Solveig Vinamont / Sa cause? La réinsertion des victimes de guerre
Ton engagement au quotidien ? En 2013, j’ai créé avec une amie et ancienne collègue WAPA (War-Affected People’s Association). Notre mission, c’est de réinsérer les ex-enfants soldats, et les victimes de conflits armés dans la société mais aussi de sensibiliser le grand public à cette problématique. À l’époque, certaines personnes disaient qu’on était folles de partir sur le terrain, deux filles en sac à dos dans un pays post-conflit en Afrique... Mais ça ne nous a pas empêchées de nous lancer. Je suis aussi engagée dans ma vie privée : j’implique tout le monde dans mes projets et je pense que certains potes en ont marre d’entendre parler de l’association (rire).
Le déclic ? J’ai fait des études de traduction. Pour mon mémoire, j’avais traduit une partie d’un livre sur les enfants soldats, « Children at War ». Quelques années plus tard, j’ai lu « Le chemin parcouru » d’Ishmael Beah sur le même sujet. Et en refermant le bouquin, je me suis dit « ça suffit ». C’était plus fort que moi, je ne pouvais pas rester les bras croisés et j’ai donc créé WAPA. Dire « c’est dramatique », ce n’était pas assez. J’ai toujours été une indignée : depuis toute petite, je ne sais pas rester inactive face à l’injustice, quelle qu’elle soit. En montant des collectifs, j’ai participé à faire changer une loi pour allonger le congé d’adoption par exemple, ou modifié la circulation près de l’école de mes enfants après le décès d’une maman.
Exercer un boulot engagé, c’est comment ? Je n’ai jamais de mal à me lever le matin. Je fais ce boulot avec tout mon cœur et toute mon énergie, c’est un privilège énorme. La vie est trop courte et demain n’est jamais garanti. Je ne comprends pas comment on peut exercer un job qui ne nous passionne pas au quotidien, rentrer s’occuper des enfants et regarder un film niais le soir avant de tout recommencer le lendemain. Après, ce n’était pas un choix facile. Avant de pouvoir en vivre, on a travaillé bénévolement et enchaîné les boulots purement alimentaires pendant deux ans. Mais je suis convaincue que je suis une meilleure personne parce que je fais ce que j’aime. C’est génial aussi de créer de l’emploi, et pas uniquement le sien. Via les programmes de WAPA, il y a toute une série de personnes qui ont du travail dans le monde.

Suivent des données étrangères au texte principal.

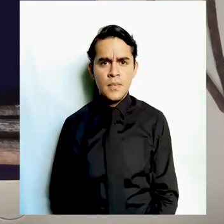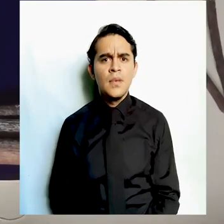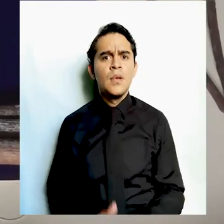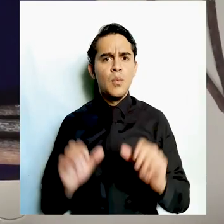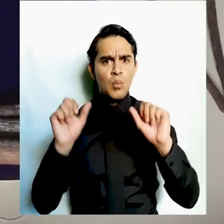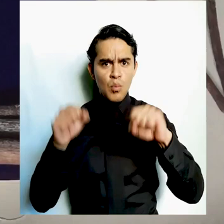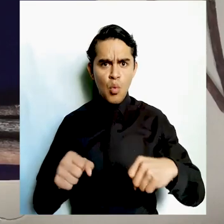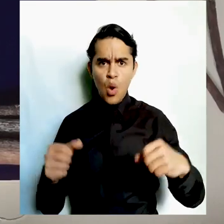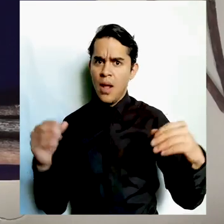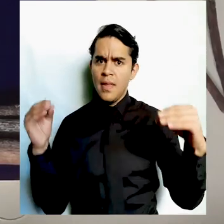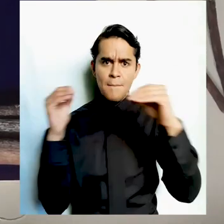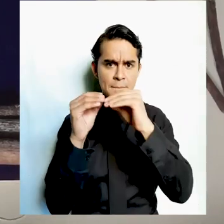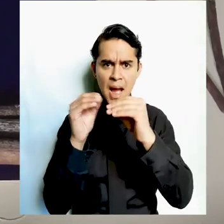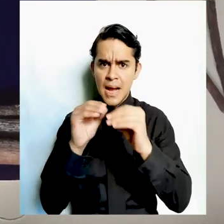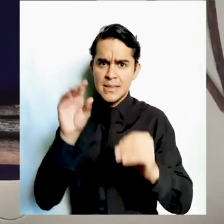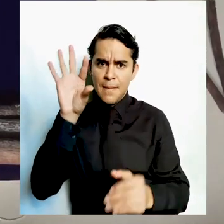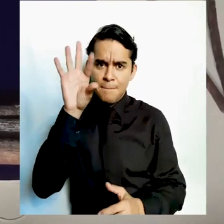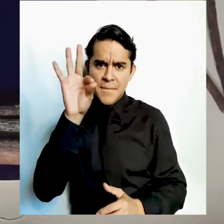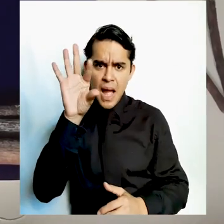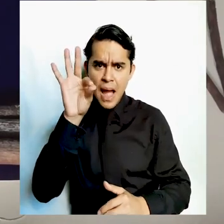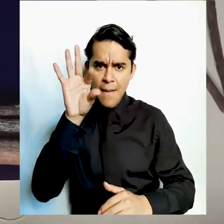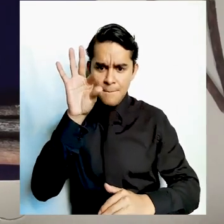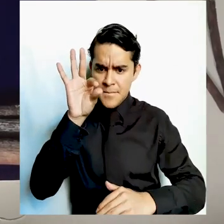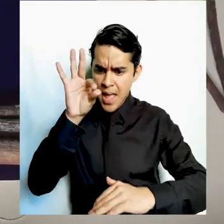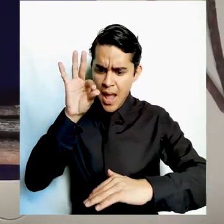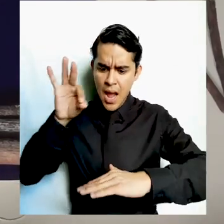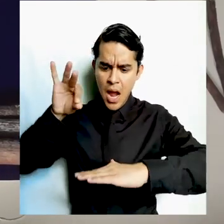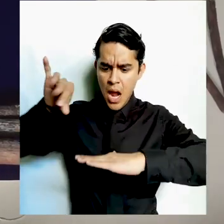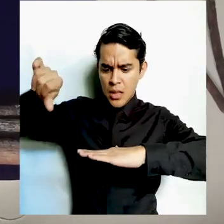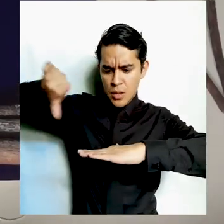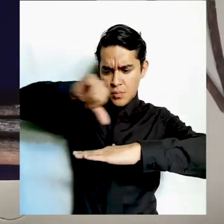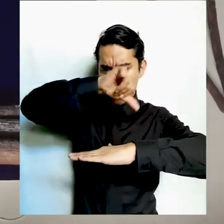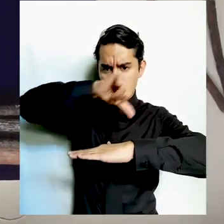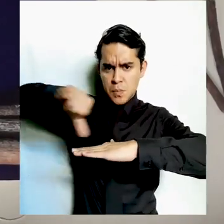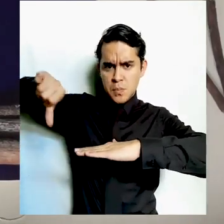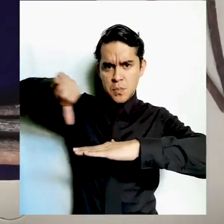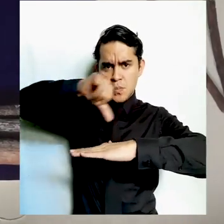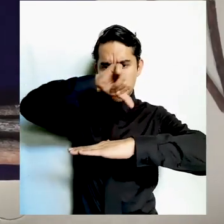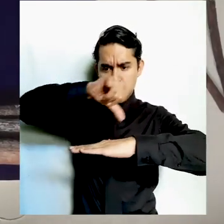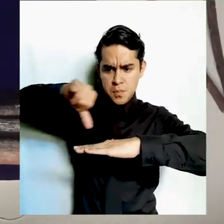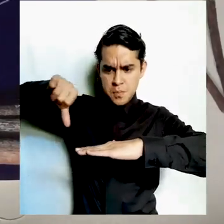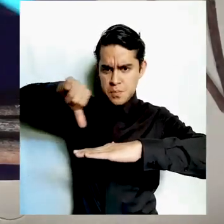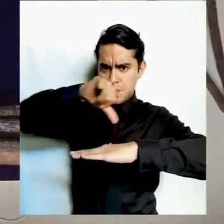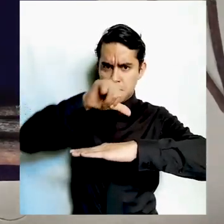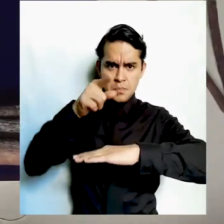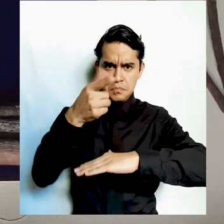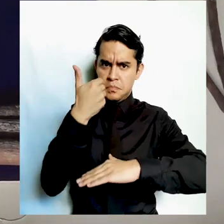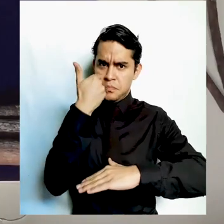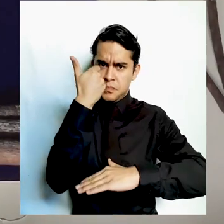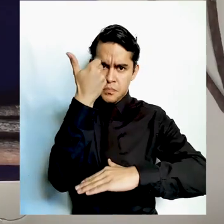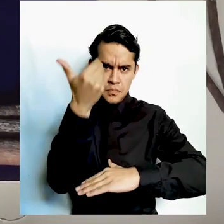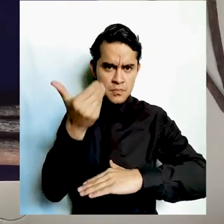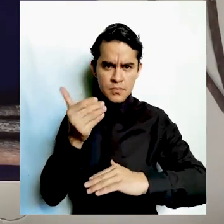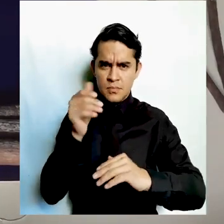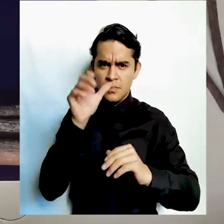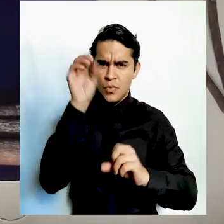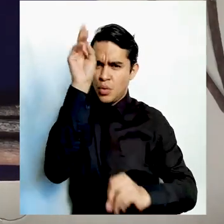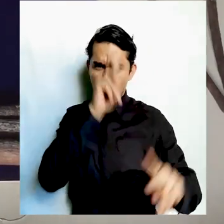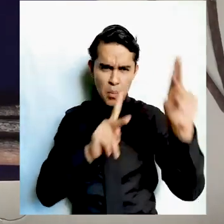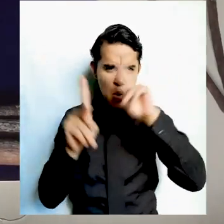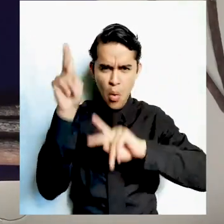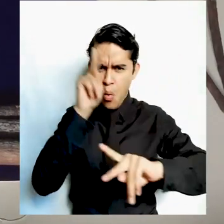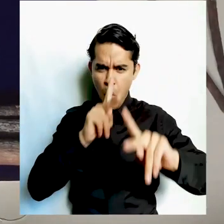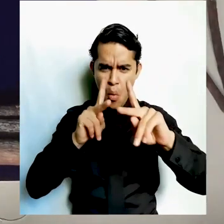más silicón a toda la estructura que hemos pegado hasta ahora. No te preocupes por la cantidad que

La séparation vie privée/vie pro ? C’est compliqué vu que les deux sont liées. J’essaie de couper mes journées en deux, d’avoir la casquette « WAPA girl » uniquement pendant mes heures de travail, mais c’est difficile. Je bosse parfois le soir, les week-ends, j’ai toujours cette responsabilité en tête. Lorsque des enfants soldats ou des veuves de guerre me racontent leurs histoires, je suis forcément très impliquée et j’ai du mal à prendre de la distance. Parfois, c’est éprouvant de porter tout ça et je dois évacuer d’une manière ou d’une autre. Le temps fait toujours son œuvre et je me suis aussi mise au yoga. Ça me fait énormément de bien, c’est presque devenu essentiel pour me reconnecter à moi-même.
La relation avec tes collègues ? Elle est très forte. On se bat pour la même cause, on partage les mêmes valeurs et cette envie de changer le monde. Lorsque je lis un texte difficile qui traite des enfants soldats par exemple, j’ai envie de le partager et c’est vers mes collègues que je vais. On se comprend directement.
Un moment marquant ? À chaque fois que l’on part en mission. C’est violent et boostant en même temps. La dernière fois, c’était en Colombie et je ne m’attendais pas à ça. Je ne pensais pas que j’allais autant être bousculée par ce que j’y ai vu. Quand je rencontre des ex-enfants soldats et qu’ils finissent par me serrer dans les bras en me remerciant de me préoccuper d’eux, je n’ai plus de mots. Forcément, ça nous motive, on sait pourquoi on fait ce job au quotidien et on voit les résultats concrets.